Archive for January, 2008
Netflix Coming To Your TV
Netflix? Directly to my television? I don’t even want them delivering DVD’s to my mailbox, why would I want to give them access to my television? Plus, I think I already have that service, you know, the ability to pay for movies through the box on my television set.
Oh sure, I can’t watch any one of 50,000 movies, but the ones I have seen, that I may want to see again, have already been purchased, so I don’t need to download or rent the old ones anyway.
DVD-by-mail service Netflix Inc. will begin delivering movies and other programming directly to televisions later this year through a set-top box that will pipe entertainment over a high-speed Internet connection.
The set-top box, to be made by LG Electronics Inc. as part of a partnership announced late Wednesday, is designed to broaden the appeal of a year-old streaming service that Netflix provides to its 7 million subscribers at no additional charge.
LG Electronics didn’t reveal how much the set-top box will cost when it hits the market in the summer or early autumn. Similar devices made by Apple Inc. and Vudu Inc. cost $299 to $399.
My bet? It tanks. Why? Because people don’t want another box, in addition to all of the others they already have, sitting on their television. Oh yeah, and people only want to see so many older movies, once the newness wears off, they’ll never use it.
Alpacas Could Drive Better
Drivers talking on cell phones are probably making your commute even longer, concludes a new study.
Motorists yakking away, even with handsfree devices, just don’t keep up with the flow of traffic, said study author David Strayer, a psychology professor at the University of Utah.
They also crawl about 2 mph slower on commuter-clogged roads than people not on the phone, he said.
They needed a study for this? Don’t we all know that people drive slower when talking on the phone? Don’t we know those people are poster children for highway safety? Heck, they could have done a study on drug rehabilitation and told us that people who enter rehab usually end up back in rehab again. Come on! Let’s study something important, like why alpacas spit or something like that.
Happy New Flaw!
Okay, well, it’s not so new. But it is a flaw.
Microsoft is making great headway on a great 2008!
A flaw in Microsoft’s Windows Home Server could lead to data loss under certain circumstances, the company has confirmed.

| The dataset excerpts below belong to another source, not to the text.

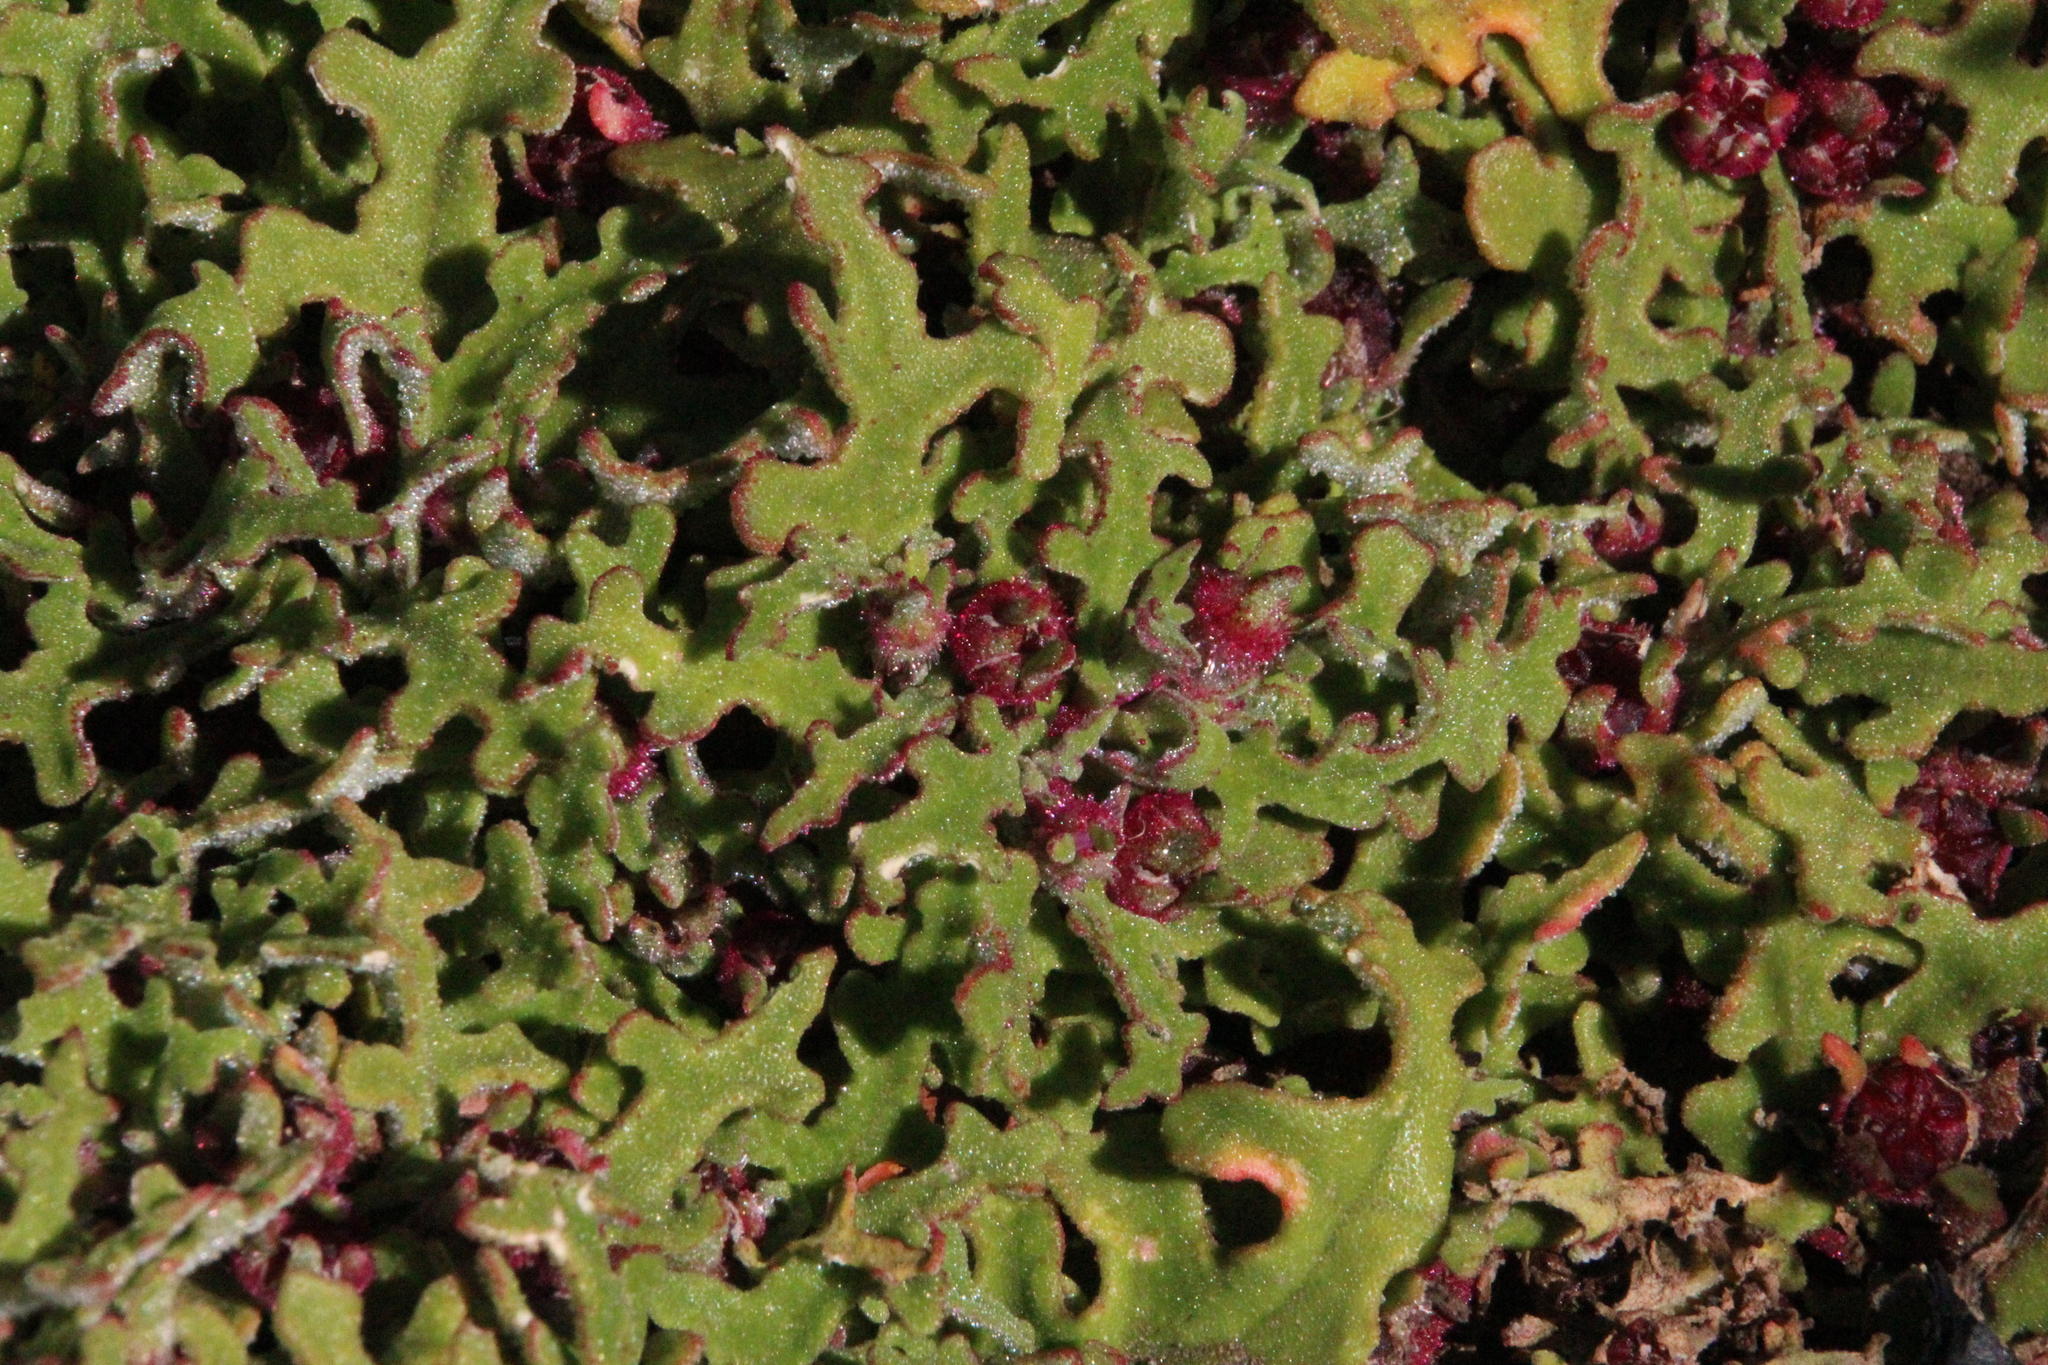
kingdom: Plantae
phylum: Tracheophyta
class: Magnoliopsida
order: Caryophyllales
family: Aizoaceae
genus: Cleretum
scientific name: Cleretum herrei
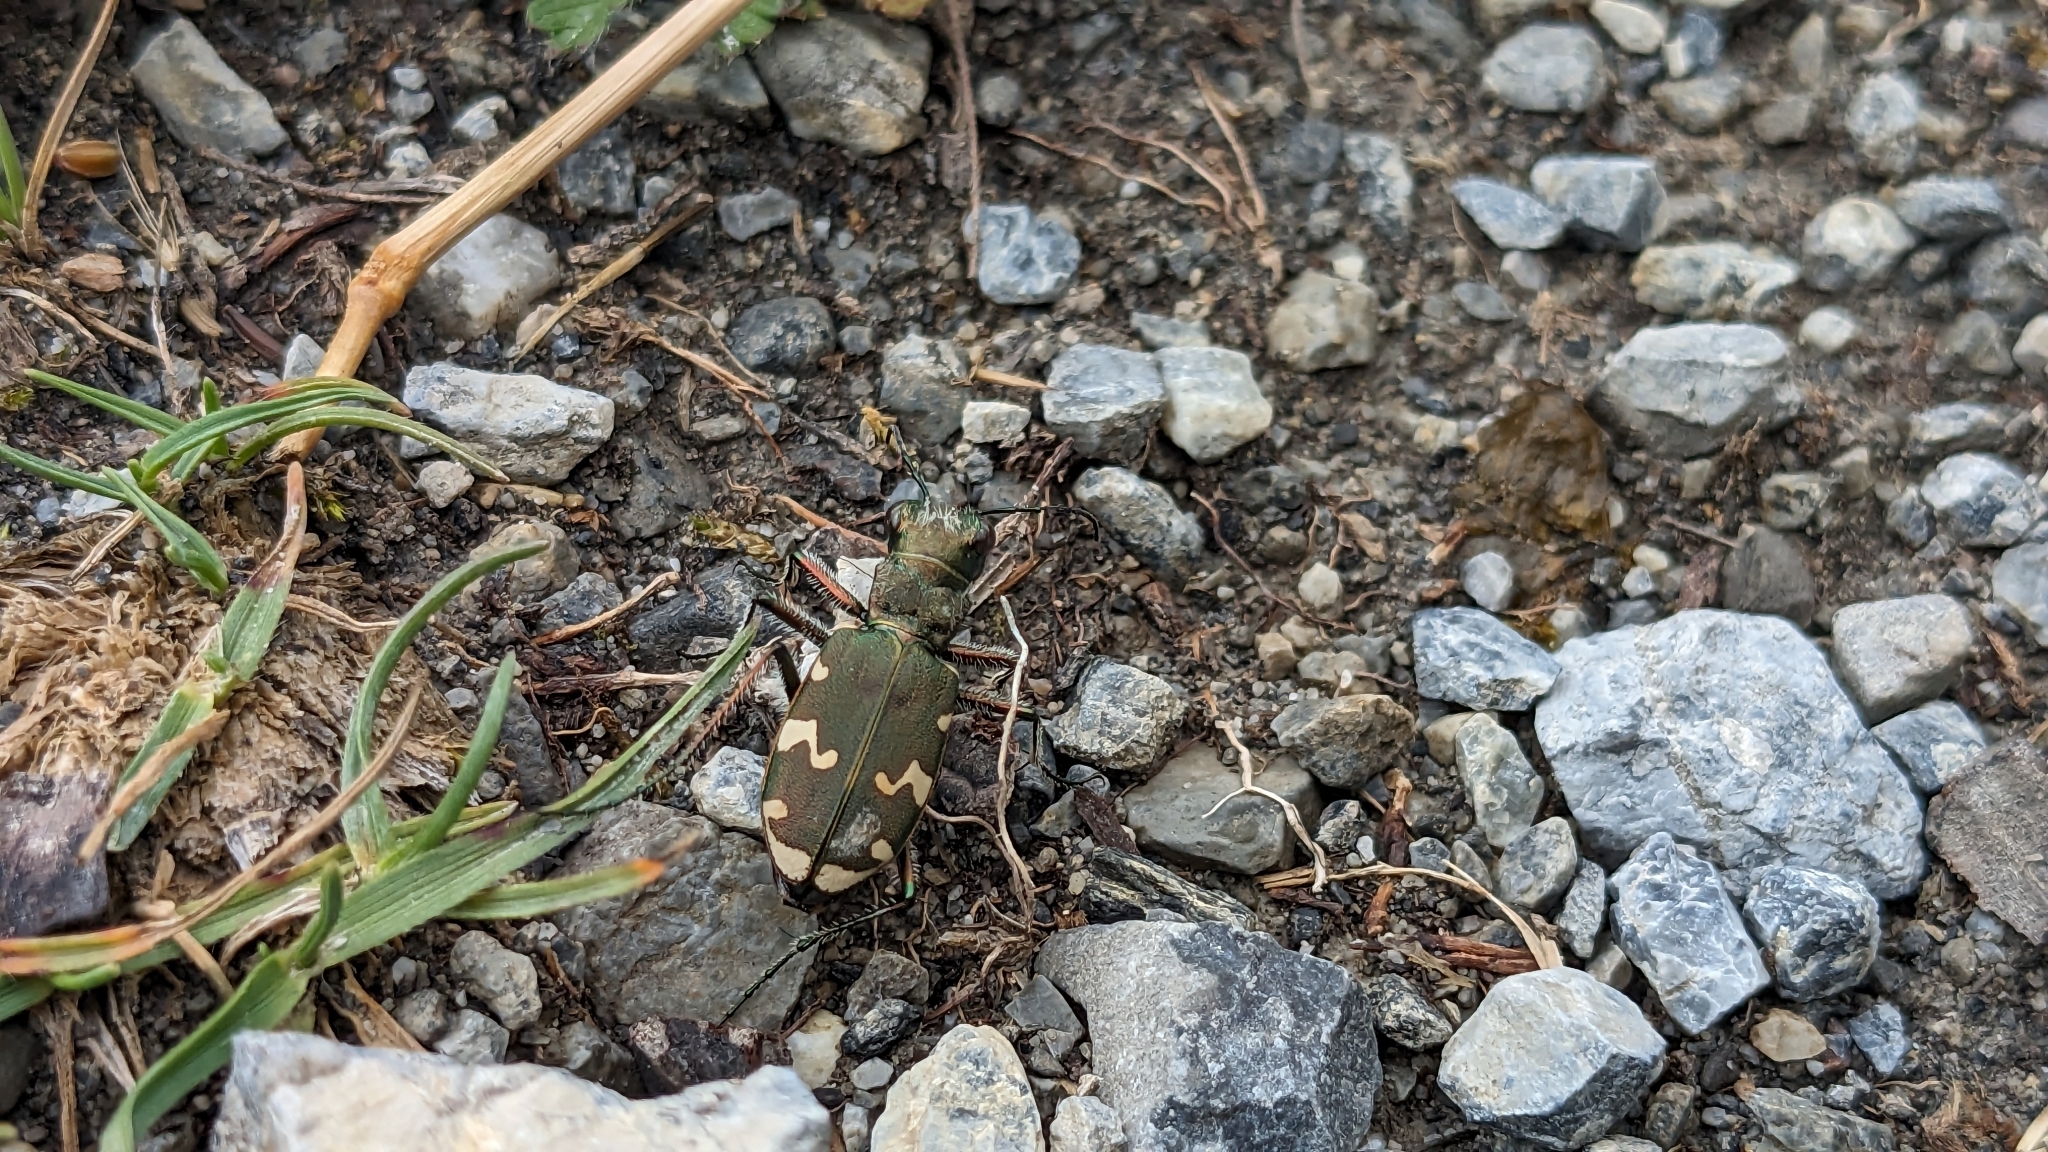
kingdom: Animalia
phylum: Arthropoda
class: Insecta
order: Coleoptera
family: Carabidae
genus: Cicindela
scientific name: Cicindela sylvicola
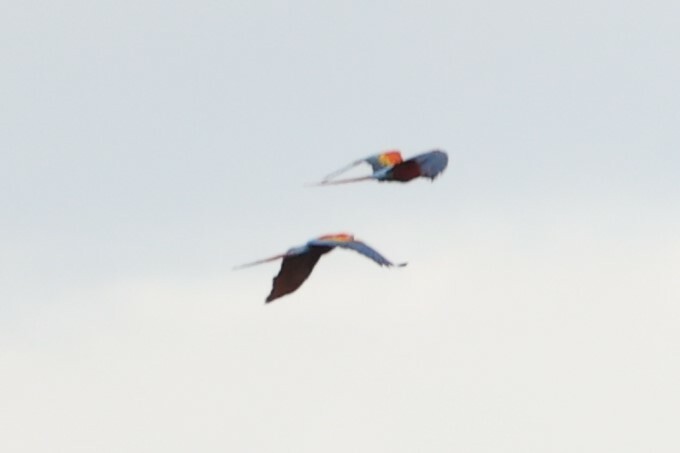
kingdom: Animalia
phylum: Chordata
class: Aves
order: Psittaciformes
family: Psittacidae
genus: Ara
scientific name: Ara macao
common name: Scarlet macaw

Windows Home Server, released over the summer, aims to offer home users centralized media storage and home backup capabilities for networked PCs.
Microsoft last week updated a support document acknowledging that files edited using certain programs and then stored on Windows Home Server could become corrupted.
Does anyone really wonder why people are sticking with XP as long as they can? With Home Server and Vista acting the way they do, why would anyone use them?